5. Окажется ли суждение ложным, зависит прежде всего от того, что я считаю его определениями.
6. И можно ли исчислить то, что знаешь (подобно Муру)? На первый взгляд кажется, что нет; иначе выражение «я знаю» получает неверное употребление. И через это неверное употребление раскрывается причудливое и весьма важное психическое состояние.
7. Моя жизнь показывает, что мне достоверно известно: вон там стоит стул, имеется дверь и т. д. Я говорю, например, другу: «Возьми тот стул», «Закрой дверь» и т. п.
8. Различие между понятиями «знание» и «уверенность» не имеет важного значения, не считая того, что слова «я знаю» означают именно «я не могу ошибаться». В суде, к примеру, выражение «я уверен» может заменить слова «я знаю» в каждом предложении показаний. Возможно даже вообразить запрет на произнесение в суде слов «я знаю». (Отрывок из «Вильгельма Мейстера»2, где «вы знаете» и «вы знали» используются в значении «вы (были) уверены», а факты противоречат уверенности.)
9. И могу ли я, на протяжении жизни, быть уверенным, что знаю – есть рука (моя собственная рука)?
10. Я знаю, что там лежит больной? Ерунда! Я сижу у его постели. Я всматриваюсь в его лицо. – Значит, я не знаю, лежит ли там больной? Ни вопрос, ни утверждение не имеют смысла.
Не более чем утверждение «Я здесь», которое я могу использовать в любой подходящий момент при возникновении подходящей ситуации.
Тогда и выражение «2 × 2 = 4» тоже бессмысленно и не является арифметическим суждением, за исключением особых случаев? Выражение «2 × 2 = 4» есть истинное суждение арифметики – не в «особых случаях» и не «всегда», однако записанное или произнесенное выражение «2 × 2 = 4» в китайском языке может иметь иное значение или предстать откровенной бессмыслицей, из чего следует, что суждение обретает смысл лишь в употреблении. И фраза «я знаю, что там лежит больной», использованная в надлежащей ситуации, будет не бессмысленной, но адекватной, поскольку легко вообразить соответствующую ей ситуацию; можно подумать, что слова «я знаю» всегда уместны, когда нет сомнений, и потому даже там, где выражение сомнения непонятно.

◆ Задание A
Какое выражение, согласно тексту о знании и уверенности, может заменить в суде слова «я знаю» в каждом предложении показаний?
◆ Задание B
Продолжите текст о знании и уверенности, начав сразу после его последнего предложения.

◆ Исходные данные
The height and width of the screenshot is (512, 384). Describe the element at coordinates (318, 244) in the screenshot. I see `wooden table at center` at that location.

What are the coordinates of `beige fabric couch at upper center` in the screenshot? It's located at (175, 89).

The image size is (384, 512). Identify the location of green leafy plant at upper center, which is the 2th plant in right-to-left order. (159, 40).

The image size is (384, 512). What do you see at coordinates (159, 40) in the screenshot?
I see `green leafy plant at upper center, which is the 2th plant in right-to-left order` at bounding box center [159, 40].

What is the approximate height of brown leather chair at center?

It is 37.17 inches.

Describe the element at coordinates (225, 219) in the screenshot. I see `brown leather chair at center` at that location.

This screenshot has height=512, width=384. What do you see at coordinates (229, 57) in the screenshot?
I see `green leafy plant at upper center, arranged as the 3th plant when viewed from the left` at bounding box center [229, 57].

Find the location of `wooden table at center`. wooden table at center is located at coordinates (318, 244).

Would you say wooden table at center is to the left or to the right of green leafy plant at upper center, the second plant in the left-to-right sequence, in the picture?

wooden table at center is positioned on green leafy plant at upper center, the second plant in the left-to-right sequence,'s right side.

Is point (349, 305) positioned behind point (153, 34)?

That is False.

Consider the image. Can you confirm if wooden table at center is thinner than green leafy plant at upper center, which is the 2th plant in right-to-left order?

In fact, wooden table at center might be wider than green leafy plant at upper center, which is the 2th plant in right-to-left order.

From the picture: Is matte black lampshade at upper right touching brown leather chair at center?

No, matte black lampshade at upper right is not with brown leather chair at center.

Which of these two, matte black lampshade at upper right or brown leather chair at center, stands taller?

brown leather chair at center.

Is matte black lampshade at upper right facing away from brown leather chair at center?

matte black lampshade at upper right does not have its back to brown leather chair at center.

◆ Ответ A
Выражение «я уверен».

◆ Ответ B
11. Мы просто не замечаем, насколько специализировано употребление слов «я знаю».
12. Ведь слова «я знаю» описывают состояние, которое гарантирует известное, удостоверяет его как факт. Всегда забывают выражение «я думал, что знаю».
13. Потому что суждение «Это так» нельзя вывести из чьего-либо утверждения: «Я знаю, что это так». Пусть даже об утверждении известно, что оно не является ложным. Но почему я не могу вывести суждение «Это так» из моих собственных слов: «Я знаю»? Это возможно; и суждение «Вот рука» следует из суждения «Он говорит, что вот это рука». Но из утверждения: «Я знаю, что» не следует, что человек что-то знает.
14. То, что он знает, должно быть доказано.
15. Должно быть доказано, что возможные ошибки устранены. С учетом этого слов «Я знаю» недостаточно. Ибо они на самом деле суть утверждение, что я не могу ошибаться, а то обстоятельство, что я не ошибаюсь, должно быть объективно подтверждено.
16. «Если я что-то знаю, тогда я знаю, что знаю, и т. д.» Это сводится к следующему: «Я знаю, что» означает: «Я не способен в этом ошибаться». Но так ли это, должно быть установлено объективно.
17. Предположим, я говорю: «Я не способен ошибаться насчет этого; это книга» и указываю на некий предмет. В чем здесь может быть ошибка? Имею ли я о ней ясное представление?
18. «Я знаю» часто означает: я располагаю надежными основаниями для своего утверждения. И потому, если другой человек знаком с правилами языковой игры, он признает, что я что-то знаю. Другой человек, если он знаком с правилами языковой игры, должен быть способен вообразить, что некто может что-либо знать.
19. Утверждение: «Я знаю, что это рука» может быть продолжено: «потому что это моя рука, и я на нее смотрю». Разумный человек в этом случае не усомнится, что я знаю, о чем говорю. Так же и идеалист; он скажет, что для устранения практического сомнения этого достаточно, но есть и другое сомнение, таящееся за первым. То, что это иллюзия, надлежит показать иным способом.
20. «Сомневаться в существовании внешнего мира» не означает, к примеру, сомневаться в бытии планеты, чье существование докажут позднейшие наблюдения. Или Мур хочет сказать, что знание о руке отличается от знания о существовании планеты Сатурн? Иначе было бы возможно указать на открытие планеты Сатурн и сказать сомневающимся, что ее существование доказано, как и, следовательно, бытие внешнего мира.
21. Взгляды Мура сводятся к следующему: понятие «знать» аналогично понятиям «верить», «полагать», «сомневаться», «подтверждать» в том, что утверждение «Я знаю» не может быть ошибочным. И если это так, тогда из этого выражения возможен некий вывод истинности утверждения. И потому часто забывают выражение «я думал, что знаю». Но если последнее неоспоримо, тогда ошибка в утверждении логически невозможна. И всякий, знакомый с правилами языковой игры, должен понимать: утверждение человека, заслуживающего доверия, что он что-то знает, ничего не означает.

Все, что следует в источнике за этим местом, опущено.